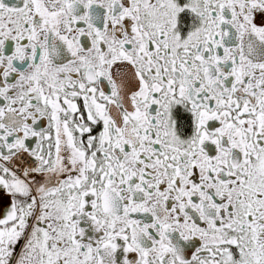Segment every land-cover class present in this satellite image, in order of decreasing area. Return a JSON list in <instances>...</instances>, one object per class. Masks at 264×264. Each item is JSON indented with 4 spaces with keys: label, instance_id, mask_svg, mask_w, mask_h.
Masks as SVG:
<instances>
[{
    "label": "snow or ice",
    "instance_id": "obj_1",
    "mask_svg": "<svg viewBox=\"0 0 264 264\" xmlns=\"http://www.w3.org/2000/svg\"><path fill=\"white\" fill-rule=\"evenodd\" d=\"M0 264H264V0H0Z\"/></svg>",
    "mask_w": 264,
    "mask_h": 264
}]
</instances>
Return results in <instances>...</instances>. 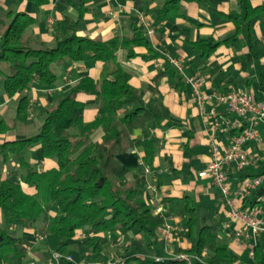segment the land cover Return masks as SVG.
<instances>
[{
	"label": "trees",
	"instance_id": "1",
	"mask_svg": "<svg viewBox=\"0 0 264 264\" xmlns=\"http://www.w3.org/2000/svg\"><path fill=\"white\" fill-rule=\"evenodd\" d=\"M33 1L37 7L48 3ZM85 1L79 6L77 23L86 11ZM201 1L116 0L120 5L131 2L140 11L128 17L123 26L127 29L121 36L106 42L79 35L76 28L61 26L53 30L50 46L32 41L25 34L34 22L27 13L1 14L8 20L0 34V91L8 98L16 95V108L12 125L0 116V165L11 170L3 177L0 173V264H23L27 252L36 248L31 239L13 233L14 228L32 229L37 238L54 236L57 243L53 251L63 256L82 251L83 264L108 260L119 264L118 255L113 253L117 234H121L134 248L129 250L126 246L124 264H161L153 261V249L161 243L159 228L165 219L155 214L154 207L146 201L149 180L138 174L131 181L121 180L119 156L137 149L142 152L143 173L146 167L150 172L155 170L158 140L151 129L164 121L175 122L165 104L145 100L143 89L131 84V75L118 61V52L124 50L129 59L137 56L135 47H144L143 59L163 58L152 47L150 34L138 21V15L152 17L149 22L153 28L154 22L185 17L184 3ZM241 2L248 18L253 10L248 0ZM231 20L237 33L239 22L233 15ZM234 40L235 35L216 41L198 40L192 45L206 61L218 46ZM164 60L166 67H172L165 56ZM67 62H98V76H82L66 93L40 107L36 134L6 139L17 122L24 123L30 116L32 85L37 82L41 89L54 88L59 78L52 66ZM176 77L181 82L182 77ZM78 94L93 97V119H84L88 104L78 99ZM36 147L40 160L52 161L53 167L39 168V162L29 161V152ZM168 170L178 176L173 167ZM175 203L173 214L184 218L182 237L188 243L177 250L197 255L207 264H235L236 257L220 234L224 216L216 217L215 212L203 214L188 193ZM256 204L245 198L240 208ZM253 260L254 264H264V254L255 248ZM62 263L81 264L74 259Z\"/></svg>",
	"mask_w": 264,
	"mask_h": 264
},
{
	"label": "crops",
	"instance_id": "2",
	"mask_svg": "<svg viewBox=\"0 0 264 264\" xmlns=\"http://www.w3.org/2000/svg\"><path fill=\"white\" fill-rule=\"evenodd\" d=\"M6 2L0 0V34L8 20L1 14L8 11L25 12L34 18V22L26 28L25 34L32 41H41L49 46L53 44V30L61 26L76 28L79 35L99 38L106 42L111 41L126 31L127 28L123 26L128 17L140 12L133 8L131 2L120 5L116 0H87L84 2L86 11L81 21L77 23L82 0H48L47 4L38 7L33 0H17L8 4ZM248 3L253 10L248 18L245 17L246 9L241 0H202L200 3H184L185 17L154 22L153 33L149 36V40L152 47L161 53L163 58L145 60L141 54H144L146 49L135 47L137 56L124 60L127 63L123 67L131 75V84L143 89L144 99L160 100L171 111L172 120L175 123L164 121L159 127L151 129L152 136L158 140V150L153 162L155 170L149 174L143 173L141 151L133 149L119 156L122 164L119 174L121 180L131 181L135 174L143 175L149 180L148 185H152L155 190L147 188L146 201L154 209L159 205L163 206L165 210L163 217L165 223L169 225L184 227V218L173 214L174 203L184 193L190 194L197 206H204L202 202L207 203L209 207L201 210L203 214L215 212L216 217L224 216L225 218L220 234L227 239L229 249L236 257L235 264H254L249 254L252 247L253 250L256 248L264 254V234L258 236L253 245L252 238L244 236L248 230L243 224L228 217L227 208L220 198L218 188L212 185L208 178L196 176V172L204 169L209 160L207 134L204 128L205 122L208 123L212 119L199 114L191 86L185 78L193 75L202 76L205 81L202 89L206 93L212 91L224 93L231 90L252 91L256 100L264 101V0H248ZM232 15L236 16L239 22L237 33L231 20ZM147 18L153 21L149 15ZM234 35V41L218 46L206 61L193 50L194 41L230 39ZM119 55L125 56L126 52L120 50ZM164 56L173 68L166 67ZM172 59L179 60L181 70L170 62ZM99 70L98 62L92 64L69 62L65 68L58 70L60 79L54 88L41 89L37 82L32 85L29 92L30 106L35 104L38 108L42 107L56 95L66 92L77 84L82 76L89 75L96 78ZM177 75L182 77L183 85L178 82ZM77 98L88 104L84 110V119L87 121L93 119L96 113V109L92 106L93 97L78 94ZM15 104L16 95L8 98L0 91V115L6 113V110L10 108L9 105L15 110ZM211 105H213L212 102L206 105V111ZM215 108L216 111L222 112L225 118H235L234 115L226 113L223 105H217ZM256 128L257 140L245 145L248 152L255 158L254 165L241 171L233 166L225 168L231 185L230 197L238 207L245 198H249L251 202H257L258 196L264 190V122H259ZM36 133L37 130L26 136ZM16 135L12 131L6 135V139H15ZM230 135L231 132L222 124L214 131L215 138L223 145L229 143ZM37 166L50 168L54 166V163L49 160H40ZM170 167L177 171V177L168 170ZM5 174H9L7 168L5 172H1V176ZM258 175L263 177L260 186L244 199H240L235 193L236 183L245 177ZM13 230L17 235L29 238L35 243L36 248L27 252L25 262L45 261L56 246L57 239L54 236L38 239L32 229L14 228ZM117 235L118 243L115 248L118 249L123 244V238L128 239V237ZM178 246L187 247L188 243L180 237L178 242L171 243L174 252H178ZM162 248L161 240L159 246L153 249V255H161ZM77 260L83 264L84 255L79 256Z\"/></svg>",
	"mask_w": 264,
	"mask_h": 264
},
{
	"label": "built area",
	"instance_id": "3",
	"mask_svg": "<svg viewBox=\"0 0 264 264\" xmlns=\"http://www.w3.org/2000/svg\"><path fill=\"white\" fill-rule=\"evenodd\" d=\"M138 21L146 28L148 34L151 35L153 33V28L145 15L139 14ZM170 62L181 70L178 59H172ZM185 81L191 86L194 103L199 114L212 119L208 123L205 122L204 128L207 134L209 160L204 169L196 172V176L208 178L212 185L218 188L220 198L227 208L228 217L243 224L244 228L248 230L244 234L245 238H252V244L255 245L256 238L264 234V190L258 196L256 205L241 209L235 205L233 199L230 197L231 185L228 181L225 168L233 166L236 170L241 171L250 165H254L255 158L248 152L245 145L258 138L256 125L259 122H264V101H258L253 93L242 90H231L224 93L218 91L206 93L202 89L205 82L202 76H188L185 78ZM211 102L213 105L206 111V105ZM217 105H223L226 113L234 115L235 118H225L222 112L216 111L215 107ZM221 124L230 132L234 130L231 132L227 145L221 144L214 136V131ZM144 172L146 174L150 173L147 167L144 168ZM262 181L263 177L259 175L245 177L236 184L235 193L240 199H244L253 190L258 188ZM147 188L155 190L152 185H148ZM164 211L162 205L154 209V213L161 216H163ZM159 231L160 238L163 241V248L161 255L153 256L154 262L161 264L165 262H173L174 264H207L203 258L197 255L185 251L174 252L171 243L178 242L180 237H182L185 231L183 226L169 225L164 222ZM253 253L252 247L249 252L252 258ZM63 261L72 262L73 257L71 255L63 256L59 252L53 251L45 261L30 260L23 264H62ZM116 262L124 264L122 258H117ZM90 264H110V261Z\"/></svg>",
	"mask_w": 264,
	"mask_h": 264
},
{
	"label": "rangeland",
	"instance_id": "4",
	"mask_svg": "<svg viewBox=\"0 0 264 264\" xmlns=\"http://www.w3.org/2000/svg\"><path fill=\"white\" fill-rule=\"evenodd\" d=\"M5 1H7L6 4H8L9 2H15L17 0H5ZM0 24H1V21H0ZM124 60L125 61L127 60L126 56H121V55L118 56V61L121 63V65L123 67L126 66V63H127ZM68 63H63L61 65H54V66H52V70L54 71V73H56V75L58 76L59 79H60V73H59L58 70L65 68ZM66 92H63V93H66ZM31 103H34V102H31ZM9 104H11V103H9ZM9 107L10 108L8 110H6V113L3 114V115H0V116L3 117L8 122V124L12 125V120L15 117V110L13 109V106L9 105ZM15 108H16V104H15ZM39 110H40V108L36 107L35 104H31V106H30V116L31 117H30L29 121H26L24 123L17 122L16 125L12 129L13 133L14 134H17L15 136L16 138L27 137L26 136L27 134H30V133L34 132L35 130L38 131L37 128L39 126V122H38V118H37V115L36 114H38ZM39 151H40L39 148L36 147V148H33L29 152V156L28 157H29V161L30 162L35 163V162H39L40 161ZM5 169L6 168L3 165H0V173L2 171L5 172ZM7 170H8L9 173L11 172V170H9V169H7ZM202 204H204V206L203 205H198V208H199L200 211L202 209H207L206 207H209L208 204L205 203V202H202ZM13 233L16 234L15 230L13 231ZM38 239H40V238H38ZM127 240H128V242H127ZM126 246L128 247L129 250H133L134 249L133 247H131V244H130L129 239H127L126 237H124L123 238V244L121 245L120 248H118V249L115 248L114 249L113 255H118L116 257H119V258L121 257L122 258L123 253L125 252L124 250L126 249ZM144 251H146V250H144ZM70 255L73 257V259L75 261H78L77 259H79V256L85 255V254L82 251H75V252H72V254H70ZM130 264H137V263H135V261H134V262H130Z\"/></svg>",
	"mask_w": 264,
	"mask_h": 264
}]
</instances>
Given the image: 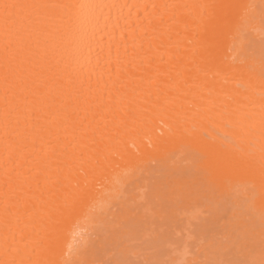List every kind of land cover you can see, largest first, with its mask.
Instances as JSON below:
<instances>
[{
    "label": "bare ground",
    "instance_id": "obj_1",
    "mask_svg": "<svg viewBox=\"0 0 264 264\" xmlns=\"http://www.w3.org/2000/svg\"><path fill=\"white\" fill-rule=\"evenodd\" d=\"M263 20L264 0H0V264H88L159 199L161 220L201 204L205 260L264 264Z\"/></svg>",
    "mask_w": 264,
    "mask_h": 264
},
{
    "label": "rangeland",
    "instance_id": "obj_2",
    "mask_svg": "<svg viewBox=\"0 0 264 264\" xmlns=\"http://www.w3.org/2000/svg\"><path fill=\"white\" fill-rule=\"evenodd\" d=\"M255 35L256 34L253 33L251 36L249 48L254 53L262 54L264 57V31L257 37ZM171 184L172 183L168 185L169 190H171ZM161 203L159 199V202L156 201L155 207L153 204L152 208L147 211L145 221L140 220L137 224L134 223L132 219L126 223L125 221L122 222L123 228L121 230H127L128 234L118 235L116 240H110L108 239L109 232L105 231L103 235L104 238H102L99 245L95 247L94 251H92L89 256L90 261L88 264H230L231 261H228L229 258L227 257L232 256V254L229 251H221V253H223L220 255H217L219 252H215L216 255L213 253L215 257L219 258L221 256L219 258L220 260L216 258L217 263L216 261L213 262L215 260L214 258H212L211 261L209 260L210 258L205 260L202 256V250L199 246L201 244L200 237L204 232L201 231L202 227H200V225L204 223V220L201 221L200 217L197 218L201 209V204L199 202H191L188 206L186 204L183 206L182 203L179 202L180 206L175 207L178 209V212H175V217H169V219L168 213L167 218H165L166 221L161 220V218L156 215L153 217L150 216L151 213L160 211L159 208L161 207ZM186 206L189 208L184 209ZM179 207H181V209H179ZM191 212L196 216H194V219L191 216ZM205 223L208 224V222ZM213 226H211L212 228L208 226L211 228L210 230L215 233V236L212 234V237L214 236L213 238L215 240L217 239L221 242H225L223 237L224 229L219 227L218 224ZM210 230L207 229L206 231L209 232ZM233 230L234 229H231V231ZM211 233L213 232H210V234ZM209 237L210 235L208 233L206 238ZM221 237H223V241L220 239ZM204 238L202 239L204 240ZM124 247L127 248V250H124ZM210 256L213 255L211 254ZM224 257H226V260H224ZM239 264L248 263L243 261V263L239 262Z\"/></svg>",
    "mask_w": 264,
    "mask_h": 264
},
{
    "label": "snow or ice",
    "instance_id": "obj_3",
    "mask_svg": "<svg viewBox=\"0 0 264 264\" xmlns=\"http://www.w3.org/2000/svg\"><path fill=\"white\" fill-rule=\"evenodd\" d=\"M8 7H16L15 5L9 6V5H5V8ZM201 7H215V6H201ZM218 26V25H217ZM215 31V26L213 27H209L207 29V32L209 33L206 37V40L204 42V46H205V50L210 54L211 52V47H212V41H213V35L212 33H214ZM87 195L86 191H80V192H76L73 194L72 197V203L68 208V211L70 212L72 210V207L75 206V204L83 197H85Z\"/></svg>",
    "mask_w": 264,
    "mask_h": 264
}]
</instances>
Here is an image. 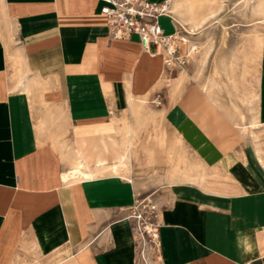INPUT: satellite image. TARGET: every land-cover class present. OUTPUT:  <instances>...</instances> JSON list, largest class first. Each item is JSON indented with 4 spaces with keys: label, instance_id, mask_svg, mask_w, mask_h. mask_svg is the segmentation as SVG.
<instances>
[{
    "label": "crops",
    "instance_id": "crops-1",
    "mask_svg": "<svg viewBox=\"0 0 264 264\" xmlns=\"http://www.w3.org/2000/svg\"><path fill=\"white\" fill-rule=\"evenodd\" d=\"M168 1L158 24L177 33ZM100 6L0 0V264L31 252L40 264H264V42L247 124L197 89L158 108L167 136L145 159L164 185L147 194L161 245L144 263L124 218L140 187L119 173L118 117L172 72L136 35L110 39Z\"/></svg>",
    "mask_w": 264,
    "mask_h": 264
},
{
    "label": "rangeland",
    "instance_id": "rangeland-1",
    "mask_svg": "<svg viewBox=\"0 0 264 264\" xmlns=\"http://www.w3.org/2000/svg\"><path fill=\"white\" fill-rule=\"evenodd\" d=\"M258 1L178 0L176 5L174 1L171 9L179 23L178 35L185 37L180 47L184 51L193 44L196 50L185 66L164 73L160 81L163 86L154 91V96L134 99L132 109L118 117L117 145L120 151L128 153L129 164L128 169L119 173L139 185L138 197L164 186L159 184L156 170L146 166L151 161L145 159L148 153L163 146L167 136L158 108L197 89L231 114L236 124L244 125L252 119L258 93L259 51L264 42V11L257 9ZM158 93H166V97L162 105L155 107L153 100ZM130 119L135 128H129ZM53 123L60 126L50 129L51 133L59 129L65 142L62 122ZM29 256L23 257V264H40L32 252Z\"/></svg>",
    "mask_w": 264,
    "mask_h": 264
},
{
    "label": "built area",
    "instance_id": "built-area-1",
    "mask_svg": "<svg viewBox=\"0 0 264 264\" xmlns=\"http://www.w3.org/2000/svg\"><path fill=\"white\" fill-rule=\"evenodd\" d=\"M99 12L105 16L107 35L110 39H127L136 35L144 51L150 55H161L165 71L171 72L188 63L196 45L181 49L178 32L166 34L158 24L160 15L170 14L168 0H98ZM159 95H157L156 99ZM153 100L159 103L157 100ZM124 216L129 221L138 258L146 263L149 256L156 257L160 249L159 209L157 203L147 195L134 199Z\"/></svg>",
    "mask_w": 264,
    "mask_h": 264
},
{
    "label": "bare ground",
    "instance_id": "bare-ground-1",
    "mask_svg": "<svg viewBox=\"0 0 264 264\" xmlns=\"http://www.w3.org/2000/svg\"><path fill=\"white\" fill-rule=\"evenodd\" d=\"M177 1L178 0H176V2H175V5L177 4ZM257 9H261V10H263L264 11V2L263 1H258V4H257ZM260 11V10H259ZM194 19V18H193ZM183 38L184 37H182V36H180V41H179V44L183 41L184 42V40H183ZM185 43V42H184ZM141 102H145V101H141ZM147 102V101H146ZM133 105V104H132ZM134 113V112H133ZM131 125V124H130ZM131 142V141H130ZM132 143V142H131ZM133 147V146H132ZM127 160V161H126ZM119 168H126V169H128V153L126 152V155L124 156V160L123 161H121L120 162V165H119ZM75 172H73L72 174H71V176H75ZM66 178H68V176L66 177Z\"/></svg>",
    "mask_w": 264,
    "mask_h": 264
}]
</instances>
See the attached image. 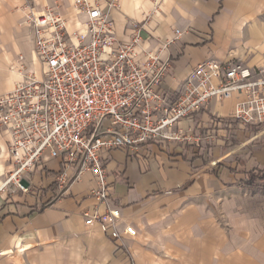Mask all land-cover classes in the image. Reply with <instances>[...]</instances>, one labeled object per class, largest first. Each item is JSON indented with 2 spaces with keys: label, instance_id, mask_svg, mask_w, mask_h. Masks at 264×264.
Listing matches in <instances>:
<instances>
[{
  "label": "crops",
  "instance_id": "obj_1",
  "mask_svg": "<svg viewBox=\"0 0 264 264\" xmlns=\"http://www.w3.org/2000/svg\"><path fill=\"white\" fill-rule=\"evenodd\" d=\"M80 1L0 0V97L31 73L41 78L25 25L28 10L71 11L66 19L73 31ZM104 11L115 47L128 45L141 28L137 60L161 53L170 61L160 85L169 100L209 59L264 67V0H119ZM241 101L233 94L182 120L190 142L102 154L107 205L120 210L119 228L135 230L118 242L85 224L86 214L106 211L90 195L92 172L61 194L55 177L64 166L45 153L27 176L26 192H0V264H264V179L245 184L248 172L264 171V126L228 120ZM10 141L0 126V185L13 169Z\"/></svg>",
  "mask_w": 264,
  "mask_h": 264
},
{
  "label": "built area",
  "instance_id": "obj_2",
  "mask_svg": "<svg viewBox=\"0 0 264 264\" xmlns=\"http://www.w3.org/2000/svg\"><path fill=\"white\" fill-rule=\"evenodd\" d=\"M118 2H77L73 31L67 29L71 11L28 10L25 25L32 32L41 78L31 73L0 97V126L11 138L8 156L13 160L0 192H26L27 176L45 153L50 159L60 158L64 166L55 177L61 194L80 174L91 171L95 188L90 195L106 211L86 214L85 224L96 225L114 242L135 236V230L129 225L119 228L120 210L107 205L110 185L102 154L113 150L136 154L147 144L190 142L191 135L180 122L233 94L242 101L228 120L244 127L264 126V67L209 59L169 100L160 85L171 70L170 61H162L161 53L144 61L136 58L141 28H135L128 45L114 46L113 23L104 9L116 8Z\"/></svg>",
  "mask_w": 264,
  "mask_h": 264
},
{
  "label": "trees",
  "instance_id": "obj_3",
  "mask_svg": "<svg viewBox=\"0 0 264 264\" xmlns=\"http://www.w3.org/2000/svg\"><path fill=\"white\" fill-rule=\"evenodd\" d=\"M264 179V171L263 173L258 172L257 174H254L252 171L248 172L247 174V180H246V186H252L255 181L257 180H263Z\"/></svg>",
  "mask_w": 264,
  "mask_h": 264
}]
</instances>
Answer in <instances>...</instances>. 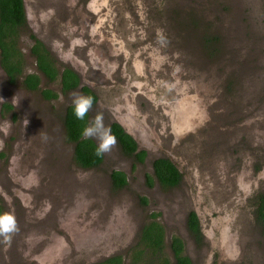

* **Your task**
Pull out every line in the listing above that contains the string "rangeland" and copy each of those lines in full.

* **Exercise solution**
	"label": "rangeland",
    "label": "rangeland",
    "label": "rangeland",
    "instance_id": "rangeland-1",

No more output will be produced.